Let’s look at what happened during the Oscars.
During this year’s broadcast, we used Nielsen’s “Convergence Panel”–a sample of homes in which we measure both television and Internet in the same households–to monitor the people in our panel who were simultaneously following the Oscars on live television and over the Internet. We saw some very impressive numbers. Of course, it’s important to note that the base sizes for this research are small–in the dozens of users, not the hundreds–so we can’t draw truly scientific conclusions from the data. That said, we did observe some interesting directional trends:
• More than 1 in 10 people (11%) watching the Oscars this year did so while logged onto the Internet. This is nearly four times greater than the normal rate of simultaneous usage we observe.
• While there was some expected surfing to places like IMDB for more information on movies, the true winner of the night was Facebook.
• People who used Facebook during the broadcast used it for an average of 76 minutes. This compares to a little more than 30 minutes on average for MySpace, and just a little more than 20 minutes for the major portals.
• People who used Facebook while watching the Oscars watched about 50% more of the broadcast than the average Oscar viewer.
Additionally, we estimate that more than 100,000 messages were sent via Twitter during the broadcast–that’s more than 400 message per minute, or nearly 7 per second.

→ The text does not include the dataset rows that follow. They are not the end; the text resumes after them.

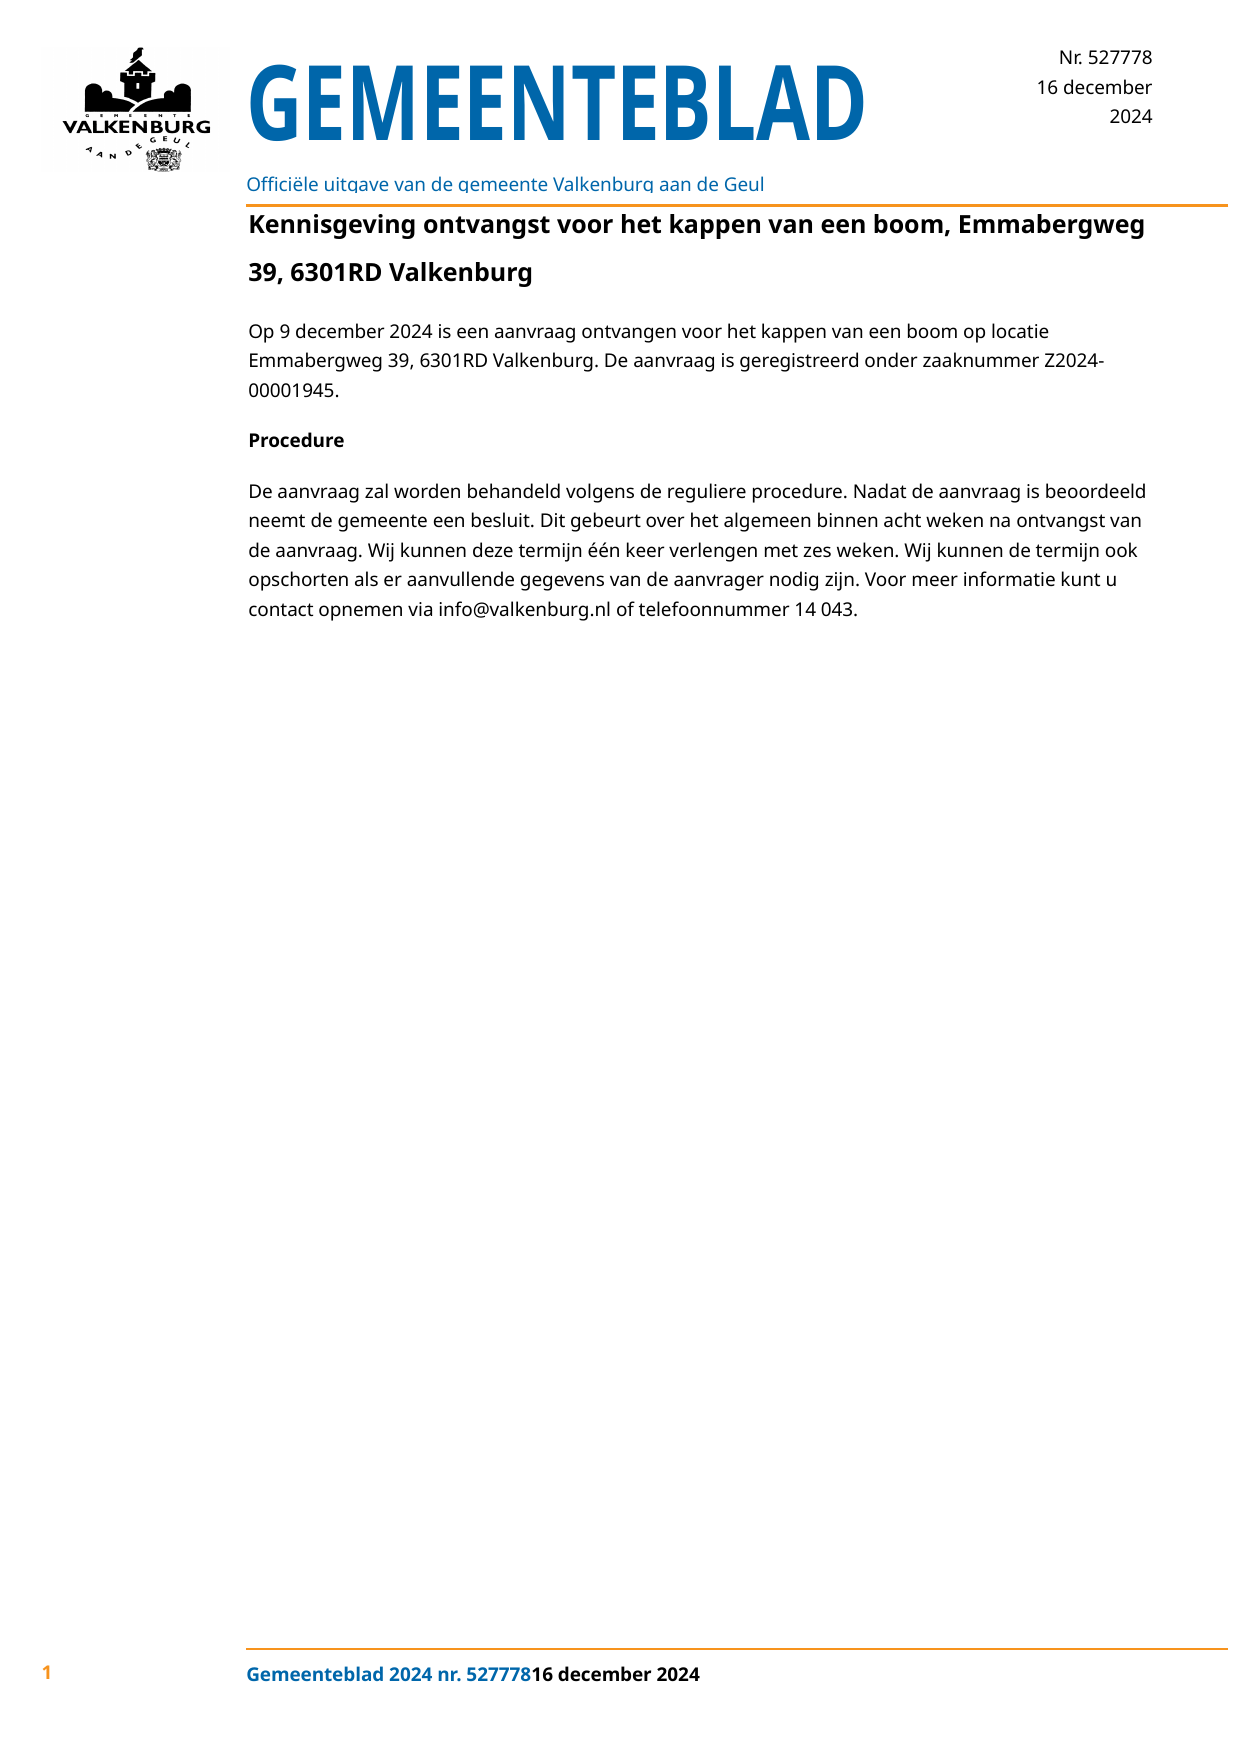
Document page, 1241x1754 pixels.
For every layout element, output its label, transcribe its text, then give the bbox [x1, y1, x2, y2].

text De aanvraag zal worden behandeld volgens de reguliere procedure. Nadat de aanvraag is beoordeeld neemt de gemeente een besluit. Dit gebeurt over het algemeen binnen acht weken na ontvangst van de aanvraag. Wij kunnen deze termijn één keer verlengen met zes weken. Wij kunnen de termijn ook opschorten als er aanvullende gegevens van de aanvrager nodig zijn. Voor meer informatie kunt u contact opnemen via info@valkenburg.nl of telefoonnummer 14 043. [248, 478, 1152, 622]
text Procedure [248, 427, 1152, 453]
text Op 9 december 2024 is een aanvraag ontvangen voor het kappen van een boom op locatie Emmabergweg 39, 6301RD Valkenburg. De aanvraag is geregistreerd onder zaaknummer Z2024-00001945. [248, 318, 1152, 403]
text Kennisgeving ontvangst voor het kappen van een boom, Emmabergweg 39, 6301RD Valkenburg [248, 207, 1152, 288]
picture [41, 47, 231, 172]
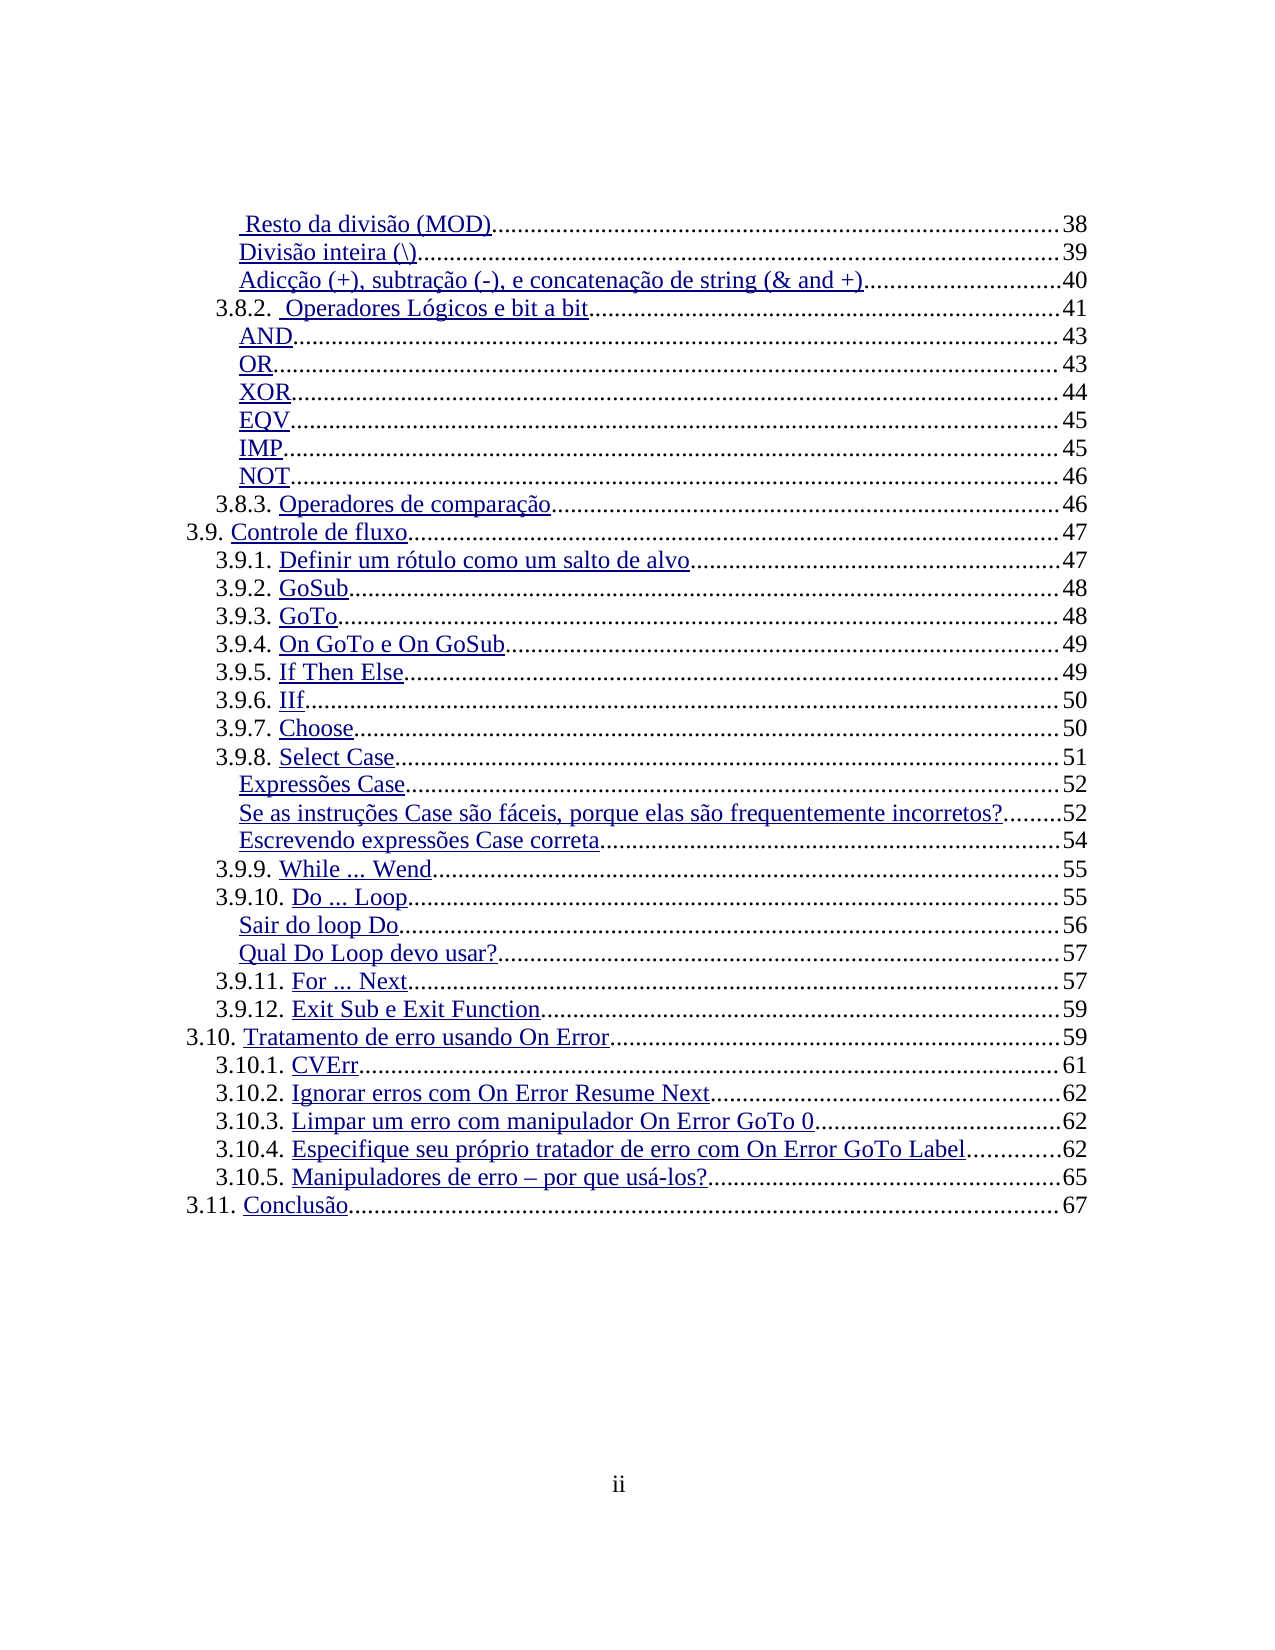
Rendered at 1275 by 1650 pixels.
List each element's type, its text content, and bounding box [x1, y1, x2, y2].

text Se as instruções Case são fáceis, porque elas são frequentemente incorretos? 52 [238, 798, 1087, 826]
text 3.8.2. Operadores Lógicos e bit a bit 41 [209, 294, 1087, 322]
text Resto da divisão (MOD) 38 [238, 210, 1087, 238]
text 3.9.8. Select Case 51 [209, 742, 1087, 770]
text 3.9.5. If Then Else 49 [209, 658, 1087, 686]
text 3.9. Controle de fluxo 47 [179, 518, 1087, 546]
text AND 43 [238, 322, 1087, 350]
text Qual Do Loop devo usar? 57 [238, 938, 1087, 967]
text IMP 45 [238, 434, 1087, 462]
text NOT 46 [238, 462, 1087, 490]
text 3.9.11. For ... Next 57 [209, 967, 1087, 994]
text 3.9.4. On GoTo e On GoSub 49 [209, 630, 1087, 658]
text 3.10.2. Ignorar erros com On Error Resume Next 62 [209, 1079, 1087, 1107]
text 3.9.1. Definir um rótulo como um salto de alvo 47 [209, 546, 1087, 574]
text 3.10.5. Manipuladores de erro – por que usá-los? 65 [209, 1163, 1087, 1191]
text 3.9.3. GoTo 48 [209, 602, 1087, 630]
text Adicção (+), subtração (-), e concatenação de string (& and +) 40 [238, 266, 1087, 294]
text OR 43 [238, 350, 1087, 378]
text 3.11. Conclusão 67 [179, 1191, 1087, 1219]
text 3.10.3. Limpar um erro com manipulador On Error GoTo 0 62 [209, 1107, 1087, 1135]
text 3.9.7. Choose 50 [209, 714, 1087, 742]
text 3.9.2. GoSub 48 [209, 574, 1087, 602]
text 3.9.6. IIf 50 [209, 686, 1087, 714]
text 3.8.3. Operadores de comparação 46 [209, 490, 1087, 518]
text 3.9.9. While ... Wend 55 [209, 854, 1087, 882]
text Escrevendo expressões Case correta 54 [238, 826, 1087, 854]
text 3.10.1. CVErr 61 [209, 1051, 1087, 1079]
text Expressões Case 52 [238, 770, 1087, 798]
text Sair do loop Do 56 [238, 911, 1087, 938]
text Divisão inteira (\) 39 [238, 238, 1087, 266]
text XOR 44 [238, 378, 1087, 406]
text 3.10.4. Especifique seu próprio tratador de erro com On Error GoTo Label 62 [209, 1135, 1087, 1163]
text 3.10. Tratamento de erro usando On Error 59 [179, 1023, 1087, 1051]
text 3.9.12. Exit Sub e Exit Function 59 [209, 994, 1087, 1023]
text EQV 45 [238, 406, 1087, 434]
text 3.9.10. Do ... Loop 55 [209, 882, 1087, 911]
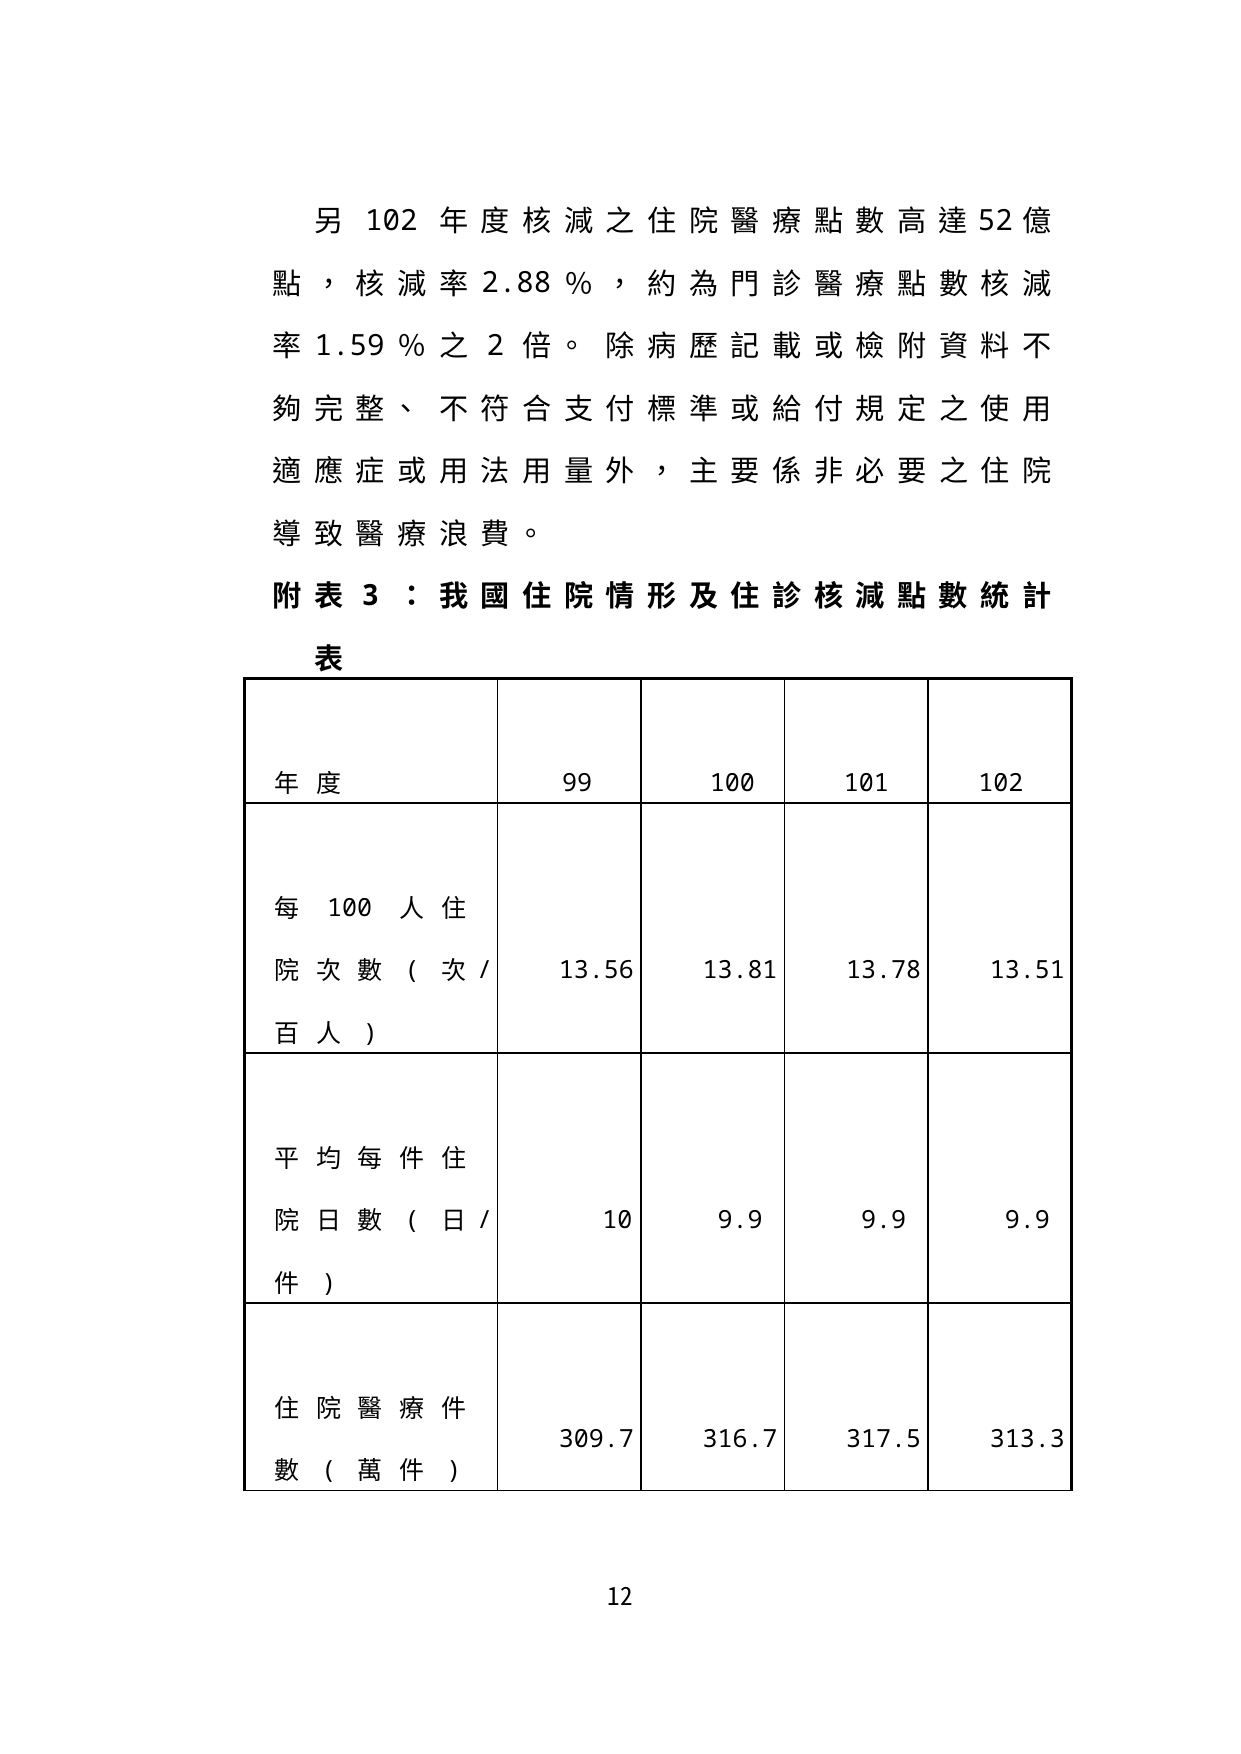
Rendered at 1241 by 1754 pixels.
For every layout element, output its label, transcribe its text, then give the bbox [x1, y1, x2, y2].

text 附表3：我國住院情形及住診核減點數統計表 [242, 552, 1058, 677]
table_cell 住院醫療件數(萬件) [246, 1304, 497, 1490]
table_cell 316.7 [642, 1304, 784, 1490]
table_cell 13.81 [642, 804, 784, 1052]
table_cell 13.51 [929, 804, 1070, 1052]
table_cell 309.7 [498, 1304, 640, 1490]
table_header 年度 [246, 680, 497, 802]
table_cell 13.56 [498, 804, 640, 1052]
table_cell 9.9 [929, 1054, 1070, 1302]
text 另102年度核減之住院醫療點數高達52億點，核減率2.88％，約為門診醫療點數核減率1.59％之2倍。除病歷記載或檢附資料不夠完整、不符合支付標準或給付規定之使用適應症或用法用量外，主要係非必要之住院導致醫療浪費。 [242, 177, 1058, 552]
table_cell 317.5 [785, 1304, 927, 1490]
table_cell 313.3 [929, 1304, 1070, 1490]
table_header 99 [498, 680, 640, 802]
table_cell 平均每件住院日數(日/件) [246, 1054, 497, 1302]
table_cell 10 [498, 1054, 640, 1302]
table_header 101 [785, 680, 927, 802]
table_cell 每100人住院次數(次/百人) [246, 804, 497, 1052]
table_cell 13.78 [785, 804, 927, 1052]
table_header 100 [642, 680, 784, 802]
table_cell 9.9 [785, 1054, 927, 1302]
table_cell 9.9 [642, 1054, 784, 1302]
table_header 102 [929, 680, 1070, 802]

What were people talking about? From my personal observations of Tweets during the broadcast, it was just what you’d expect if you had a living room filled with thousands of your closest friends. Comments ranged from the snarky to the gushing. Some directed to the broadcaster and others regarding the advertising. Interestingly, Tweets came in from all over the world in a range of languages–a true world wide event.
The really interesting thing was that to be part of the telecommunity, you had to experience the conversation in real time with the broadcast. At one point I paused the program to say goodnight to my kids–when I came back and starting viewing where I had left off, the Twitter comments were all out of sync with the broadcast. I immediately jumped forward to the live broadcast so I could keep up with the conversation. If you watched the program on DVR on Monday–forget it!–the telecommunity had disappeared and you’d be left to watch this very social program, all by yourself. How sad.
While there is still a lot to learn about the interaction of social networking and TV, it’s clear that there is opportunity for programmers and advertisers to leverage telecommunities to drive audience participation with both the programs and the advertising. And it doesn’t have to be just live programming such as awards shows and sporting events. Any show with a deeply loyal fan base could drive live viewing and deeper engagement through these telecommunities.